Nixon’s racial policies offer a similarly mixed picture. To consolidate support in the white South, he nominated to the Supreme Court Clement Haynsworth and G. Harold Carswell, conservative southern jurists with records of support for segregation. Both were rejected by the Senate. On the other hand, because the courts finally lost patience with southern delaying tactics, extensive racial integration at last came to public schools in the South. In Nixon’s first three years in office, the proportion of southern black students attending integrated schools rose from 32 percent to 77 percent.

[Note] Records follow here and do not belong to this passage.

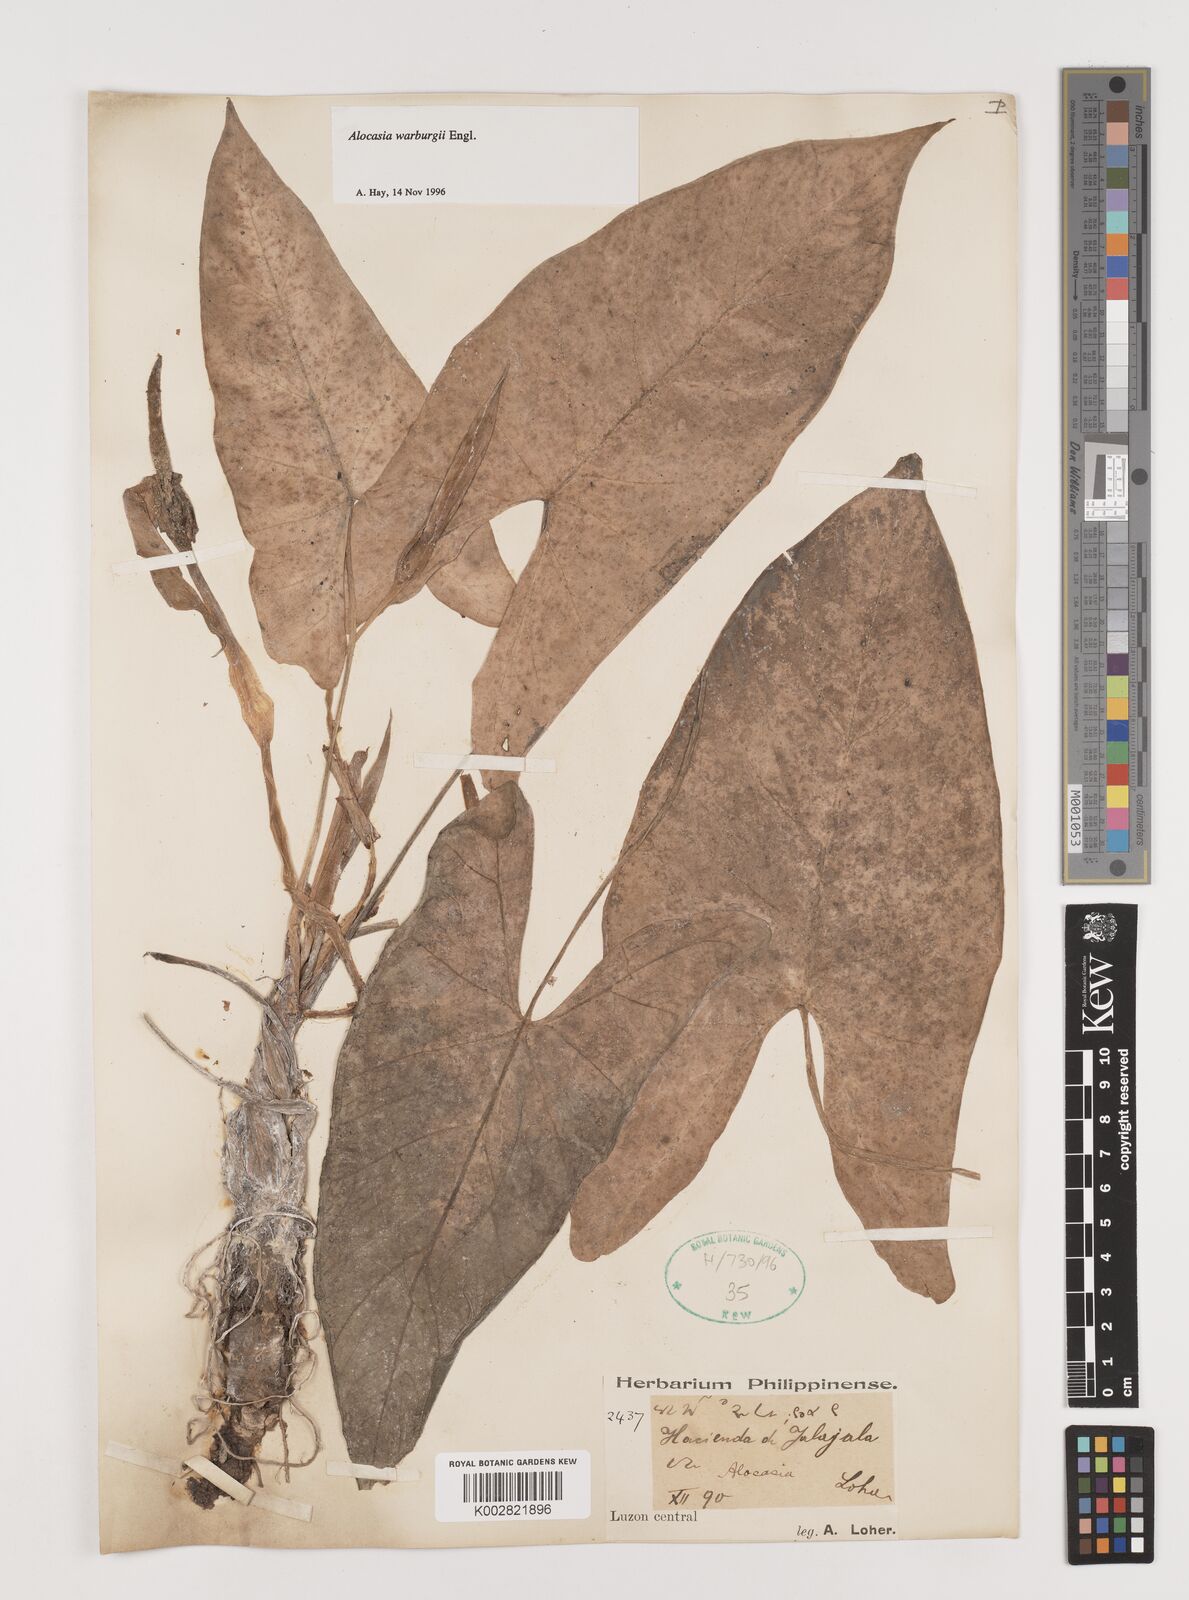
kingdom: Plantae
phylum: Tracheophyta
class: Liliopsida
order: Alismatales
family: Araceae
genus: Alocasia
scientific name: Alocasia heterophylla
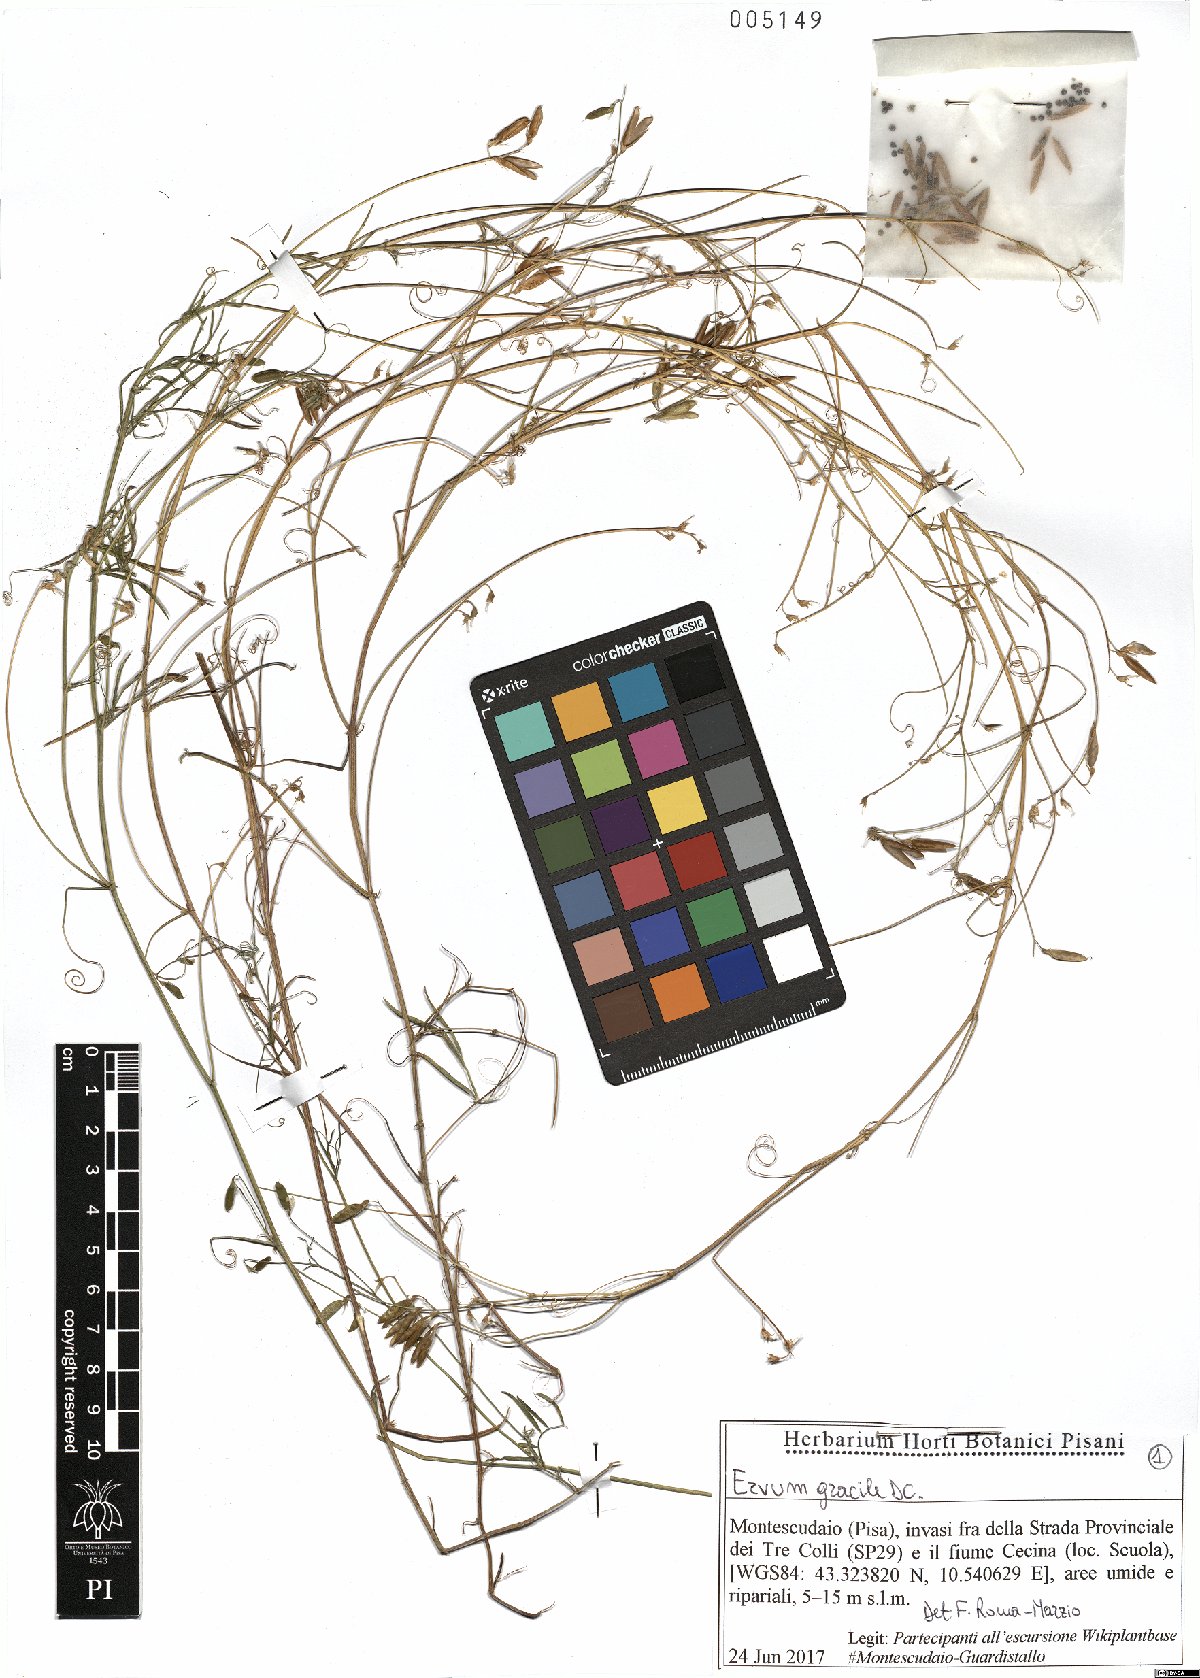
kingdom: Plantae
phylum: Tracheophyta
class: Magnoliopsida
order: Fabales
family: Fabaceae
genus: Vicia
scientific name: Vicia parviflora
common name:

For a time, the Nixon administration also pursued “affirmative action” programs to upgrade minority employment. Under Johnson, the Department of Labor had required contractors receiving federal money to establish “specific goals and timetables”—that is, to establish what number of minorities should be hired, and by when—to implement equal employment opportunity. Soon after taking office, the Nixon administration expanded this initiative with the Philadelphia Plan, which required that construction contractors on federal projects hire specific numbers of minority workers. Secretary of Labor George Shultz, who initiated the idea, sincerely hoped to open more jobs for black workers. Nixon seems to have viewed the plan mainly as a way of fighting inflation by weakening the power of the building trades unions. Their control over the labor market, he believed, pushed wages to unreasonably high levels, raising the cost of construction. And, he calculated, if the plan caused dissension between blacks and labor unions—two pillars of the Democratic coalition— Republicans could only benefit.

Trade unions of skilled workers like plumbers and electrical workers, which had virtually no black members, strongly opposed the Philadelphia Plan. After a widely publicized incident in May 1970, when a group of construction workers assaulted antiwar demonstrators in New York City, Nixon suddenly decided that he might be able to woo blue-collar workers in preparation for his 1972 reelection campaign. He soon attacked the very affirmative action goals his administration had initiated. He abandoned the Philadelphia Plan in favor of an ineffective one that stressed voluntary local efforts toward minority hiring instead of federal requirements.